** Records shown follows **
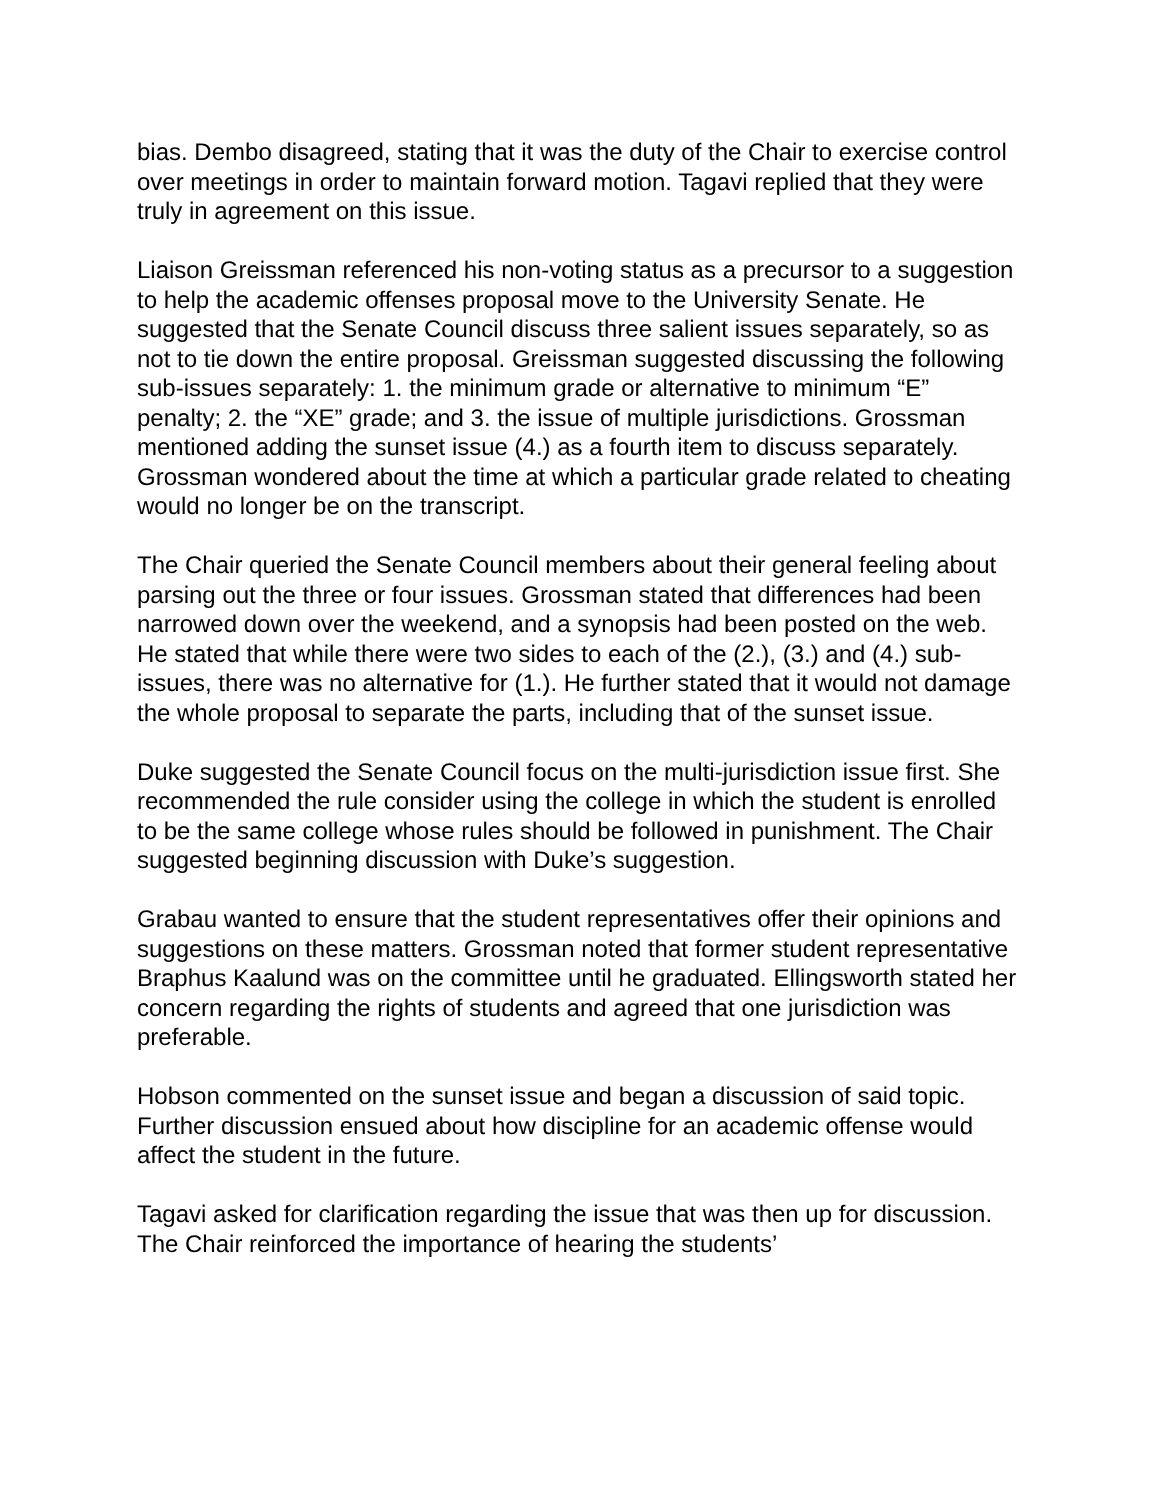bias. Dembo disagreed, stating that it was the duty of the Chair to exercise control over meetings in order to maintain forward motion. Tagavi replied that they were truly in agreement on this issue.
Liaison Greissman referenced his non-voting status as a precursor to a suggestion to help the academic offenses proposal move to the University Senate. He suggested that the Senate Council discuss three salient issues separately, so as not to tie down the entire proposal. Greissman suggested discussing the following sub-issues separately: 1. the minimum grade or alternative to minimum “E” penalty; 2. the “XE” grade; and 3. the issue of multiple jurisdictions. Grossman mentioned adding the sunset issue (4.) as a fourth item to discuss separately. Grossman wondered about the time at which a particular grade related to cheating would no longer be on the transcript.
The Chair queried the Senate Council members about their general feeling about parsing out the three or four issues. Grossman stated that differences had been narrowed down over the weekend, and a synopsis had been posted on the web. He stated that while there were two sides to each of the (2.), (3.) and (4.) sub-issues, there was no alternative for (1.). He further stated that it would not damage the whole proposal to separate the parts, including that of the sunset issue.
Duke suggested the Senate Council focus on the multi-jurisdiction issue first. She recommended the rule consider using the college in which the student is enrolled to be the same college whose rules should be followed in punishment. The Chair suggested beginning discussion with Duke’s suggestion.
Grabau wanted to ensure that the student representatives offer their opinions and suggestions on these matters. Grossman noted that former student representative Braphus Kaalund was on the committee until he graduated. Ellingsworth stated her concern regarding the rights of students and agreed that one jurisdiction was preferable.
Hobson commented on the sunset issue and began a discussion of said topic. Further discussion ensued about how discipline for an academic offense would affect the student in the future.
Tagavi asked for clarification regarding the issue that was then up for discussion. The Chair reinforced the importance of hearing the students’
** End of Records shown **
** Records shown follows **
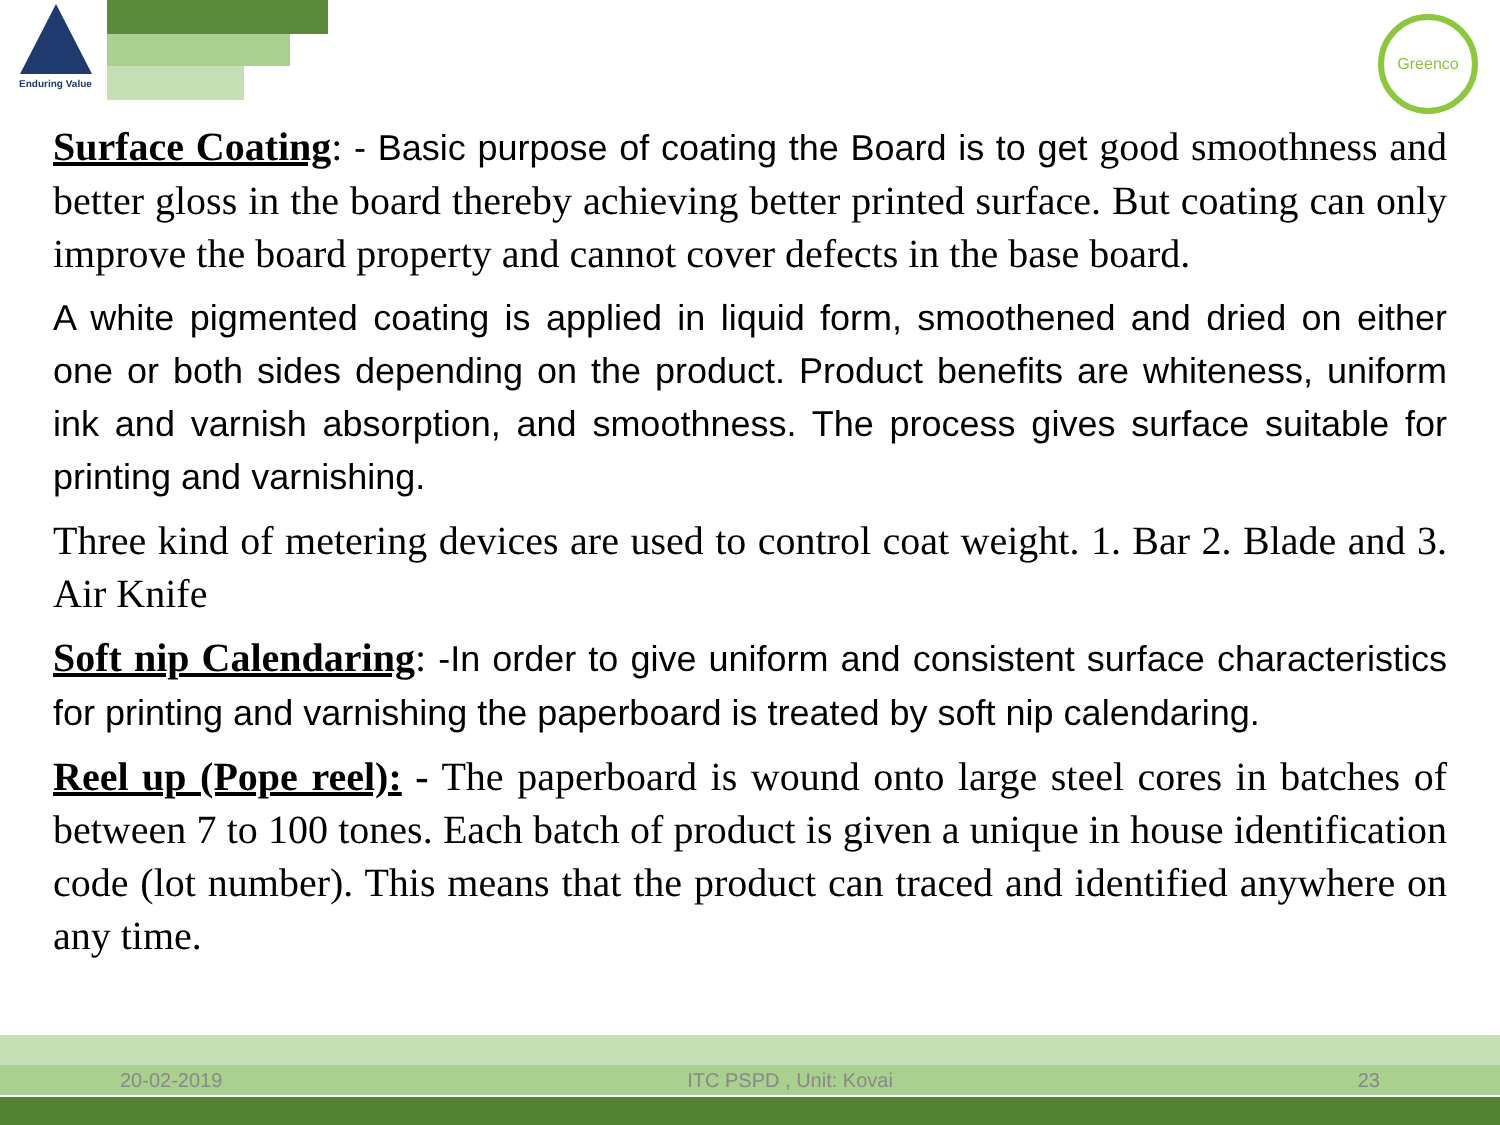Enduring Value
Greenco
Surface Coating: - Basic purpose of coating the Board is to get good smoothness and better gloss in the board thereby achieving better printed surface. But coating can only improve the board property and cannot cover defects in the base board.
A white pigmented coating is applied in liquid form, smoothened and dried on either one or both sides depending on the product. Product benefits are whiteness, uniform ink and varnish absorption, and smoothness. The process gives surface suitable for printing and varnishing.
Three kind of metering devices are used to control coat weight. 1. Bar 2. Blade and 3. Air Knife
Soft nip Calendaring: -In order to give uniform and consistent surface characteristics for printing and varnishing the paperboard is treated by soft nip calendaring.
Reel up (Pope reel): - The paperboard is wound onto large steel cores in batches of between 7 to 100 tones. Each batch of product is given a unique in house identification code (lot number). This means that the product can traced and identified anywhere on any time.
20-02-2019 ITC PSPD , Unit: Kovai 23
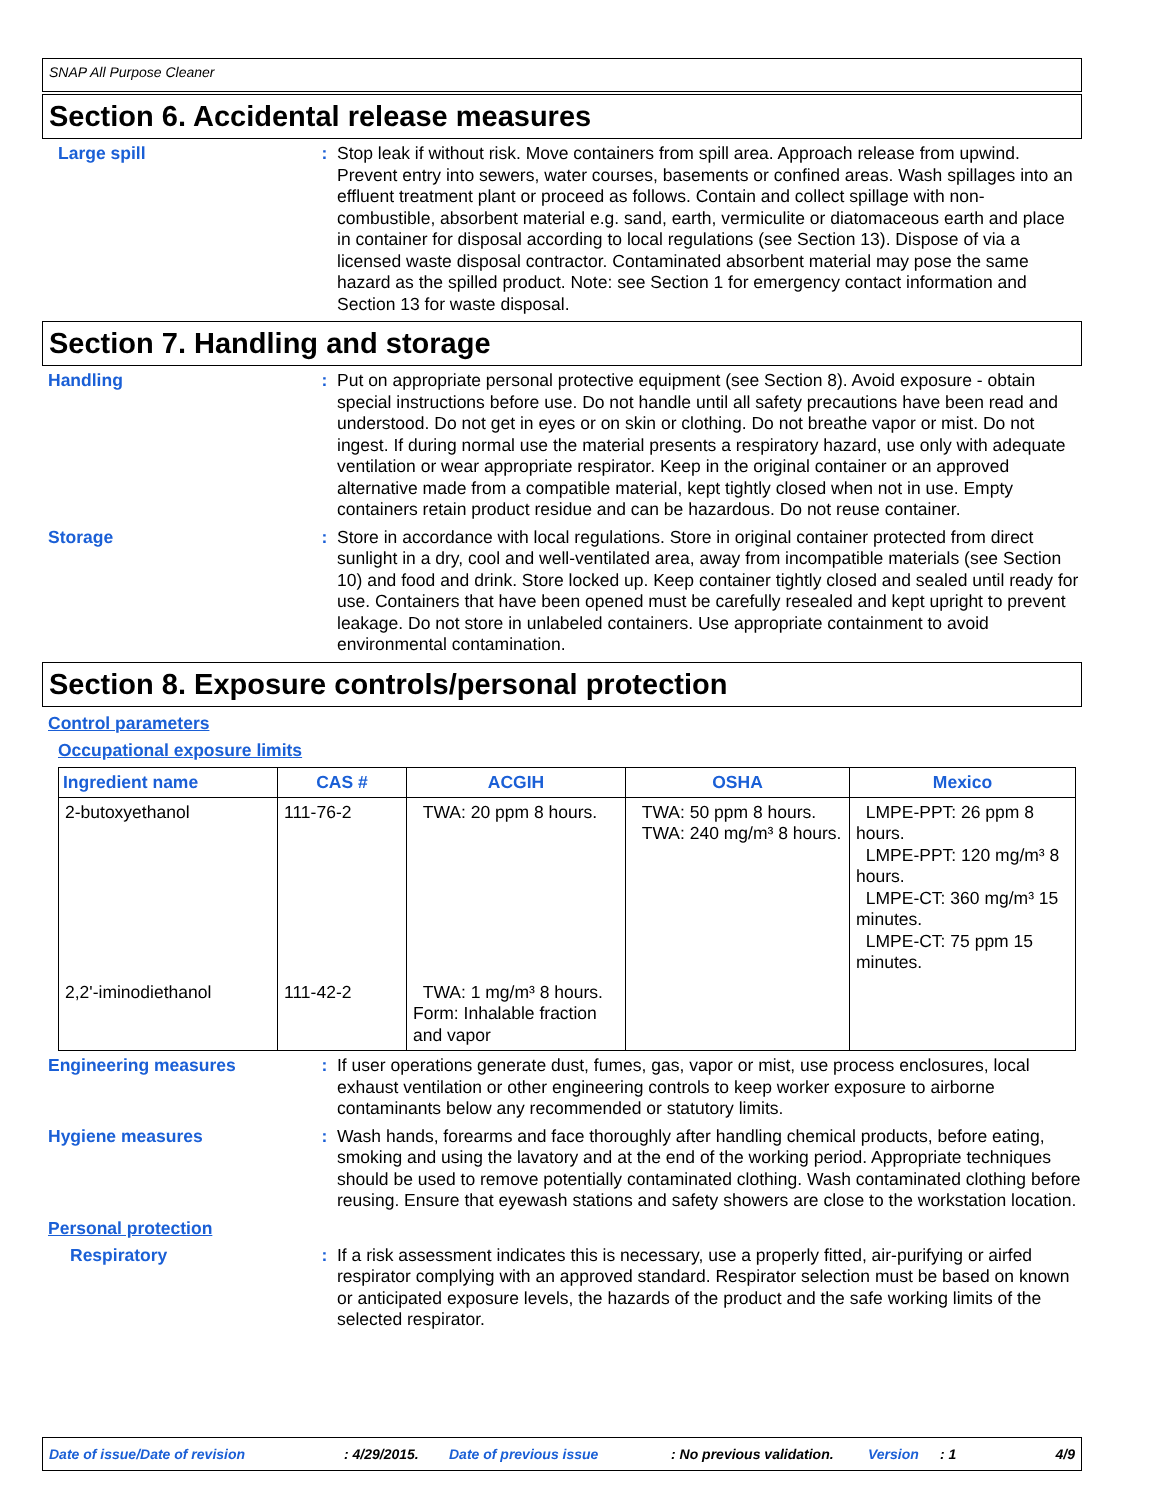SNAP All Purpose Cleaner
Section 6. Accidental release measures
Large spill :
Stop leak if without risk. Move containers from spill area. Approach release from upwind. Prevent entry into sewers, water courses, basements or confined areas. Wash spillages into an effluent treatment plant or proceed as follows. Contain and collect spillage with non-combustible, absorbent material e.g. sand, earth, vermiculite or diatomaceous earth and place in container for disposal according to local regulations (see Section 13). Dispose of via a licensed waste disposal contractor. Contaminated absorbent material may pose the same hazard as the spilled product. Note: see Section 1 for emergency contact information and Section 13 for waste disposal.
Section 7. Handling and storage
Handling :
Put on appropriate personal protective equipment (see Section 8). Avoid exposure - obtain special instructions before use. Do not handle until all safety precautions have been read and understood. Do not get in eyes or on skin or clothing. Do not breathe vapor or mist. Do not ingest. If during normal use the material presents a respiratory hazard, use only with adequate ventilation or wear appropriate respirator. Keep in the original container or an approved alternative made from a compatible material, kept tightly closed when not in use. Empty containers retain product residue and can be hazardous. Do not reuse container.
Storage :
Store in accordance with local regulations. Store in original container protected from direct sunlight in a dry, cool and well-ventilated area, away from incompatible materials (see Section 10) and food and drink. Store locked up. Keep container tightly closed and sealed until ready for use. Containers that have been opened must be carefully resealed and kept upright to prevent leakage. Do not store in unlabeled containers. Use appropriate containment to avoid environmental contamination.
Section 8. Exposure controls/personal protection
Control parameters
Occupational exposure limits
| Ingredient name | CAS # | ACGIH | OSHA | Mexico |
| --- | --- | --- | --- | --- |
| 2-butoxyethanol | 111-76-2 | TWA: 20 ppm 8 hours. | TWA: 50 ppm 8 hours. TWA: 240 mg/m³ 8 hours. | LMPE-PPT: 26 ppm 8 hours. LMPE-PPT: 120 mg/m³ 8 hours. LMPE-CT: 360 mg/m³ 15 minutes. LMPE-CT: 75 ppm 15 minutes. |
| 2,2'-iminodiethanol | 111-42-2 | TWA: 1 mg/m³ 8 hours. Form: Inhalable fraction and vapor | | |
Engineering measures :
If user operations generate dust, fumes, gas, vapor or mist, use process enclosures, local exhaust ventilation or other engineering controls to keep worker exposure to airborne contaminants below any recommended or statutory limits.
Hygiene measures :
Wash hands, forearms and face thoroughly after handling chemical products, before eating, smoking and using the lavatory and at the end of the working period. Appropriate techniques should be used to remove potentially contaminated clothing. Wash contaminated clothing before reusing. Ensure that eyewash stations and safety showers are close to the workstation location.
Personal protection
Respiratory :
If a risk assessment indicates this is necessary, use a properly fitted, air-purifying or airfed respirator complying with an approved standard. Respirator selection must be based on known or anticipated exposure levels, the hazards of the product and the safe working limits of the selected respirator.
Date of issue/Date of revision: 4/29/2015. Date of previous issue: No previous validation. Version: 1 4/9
** End of Records shown **
What to produce: Each line containing the word "controls" needs to be copied from the data above.

Worked solution:
Section 8. Exposure controls/personal protection
If user operations generate dust, fumes, gas, vapor or mist, use process enclosures, local exhaust ventilation or other engineering controls to keep worker exposure to airborne contaminants below any recommended or statutory limits.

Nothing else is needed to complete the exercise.